> Exercise instructions
In the reading passage on tissue-scale mechanical forces, which mitotic domains of the Drosophila gastrula divide with the mitotic spindle oriented along the AP axis?

> Reading passage
How tissue-scale mechanical forces influence morphogenetic cell behaviors
These findings highlight the importance of tissue-scale mechanical forces in morphogenesis independent of individual cell behaviors. However, tissue-scale forces can in turn influence cell behaviors that drive further tissue- and embryo-scale shape changes. A third preprint by Camuglia and colleagues (Camuglia et al., 2022 preprint) similarly describes how mechanical forces produced by mesoderm invagination ultimately determine the orientation of cell divisions independently of planar cell polarity cues.
The Drosophila gastrula contains several mitotic domains, clusters of cells that divide in stereotyped spatial and temporal patterns. Among these, domains 1, 3 and 5 exhibit divisions in which the mitotic spindle is oriented along the AP axis, but the underlying mechanisms of this orientation were unknown. Camuglia et al. find that the cell polarity protein Pins exhibits planar polarized distribution with mitotic domain 1, 3, and 5 cells, and that this polarized distribution precedes spindle orientation in these cells. Overexpression of a membrane targeted Pins not only disrupts Pins localization, but also randomizes spindle orientation, demonstrating that Pins localization dictates the polarity of cell divisions. The authors find that Pins localization does not require planar cell polarity signaling or the positional code of Toll-like receptors that drive planar polarized cell intercalations in the germ band (Paré et al., 2014). Instead, they determine that mechanical isolation of the mitotic domains blocks Pins localization and disrupts oriented divisions. Using snail knockdown, they show that both Pins localization and oriented cell divisions are disrupted when VFF and mesoderm invagination are blocked. Together, these results indicate that mechanical forces produced during mesoderm invagination serve as a polarity cue to promote localization of the Pins polarity protein and, ultimately, the orientation of cell divisions.
Outlook and broader implications
These three studies contribute to a substantial body of evidence suggesting that mechanical forces regulate gastrulation morphogenesis and that this role is highly conserved among invertebrate and vertebrate embryos. Indeed, two additional recent preprints report that primitive streak formation and the associated ‘polonaise movements’ in chick gastrulae result from a balance of tissue contraction in the posterior region and tension in the anterior region of the embryo (Serra et al., 2021 preprint; Caldarelli et al., 2021 preprint). Even clusters of pluripotent cells, both in two- and three-dimensional culture, activate Wnt/β-catenin signaling and ultimately mesoderm differentiation at sites of increased tissue tension (Muncie et al., 2020; Sagy et al., 2019). It is increasingly clear that a more complete understanding of early embryonic development will require further study of the integration of chemical signaling, gene expression and tissue mechanics.

[Stored data entries]
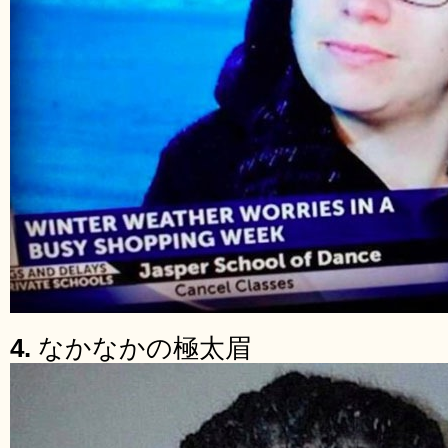
4.
なかなかの極太眉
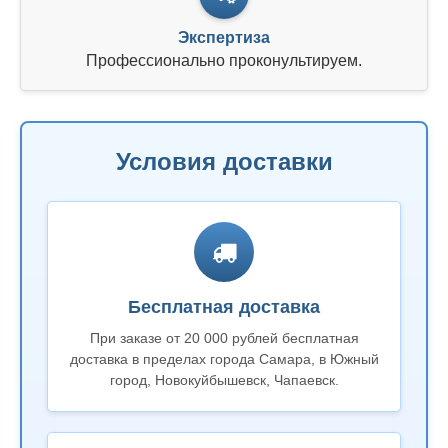
Экспертиза
Профессионально проконультируем.
Условия доставки
Бесплатная доставка
При заказе от 20 000 рублей бесплатная
доставка в пределах города Самара, в Южный
город, Новокуйбышевск, Чапаевск.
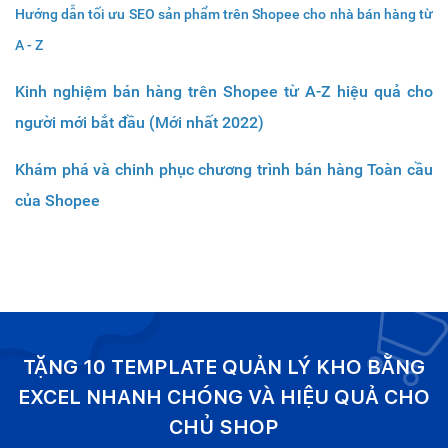
Hướng dẫn tối ưu SEO sản phẩm trên Shopee cho nhà bán hàng từ
A - Z
Kinh nghiệm bán hàng trên Shopee từ A-Z hiệu quả cho
người mới bắt đầu (Mới nhất 2022)
Khám phá và chinh phục chương trình bán hàng Toàn cầu
của Shopee
TẶNG 10 TEMPLATE QUẢN LÝ KHO BẰNG
EXCEL NHANH CHÓNG VÀ HIỆU QUẢ CHO
CHỦ SHOP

> Solution to this exercise
Domains 1, 3 and 5.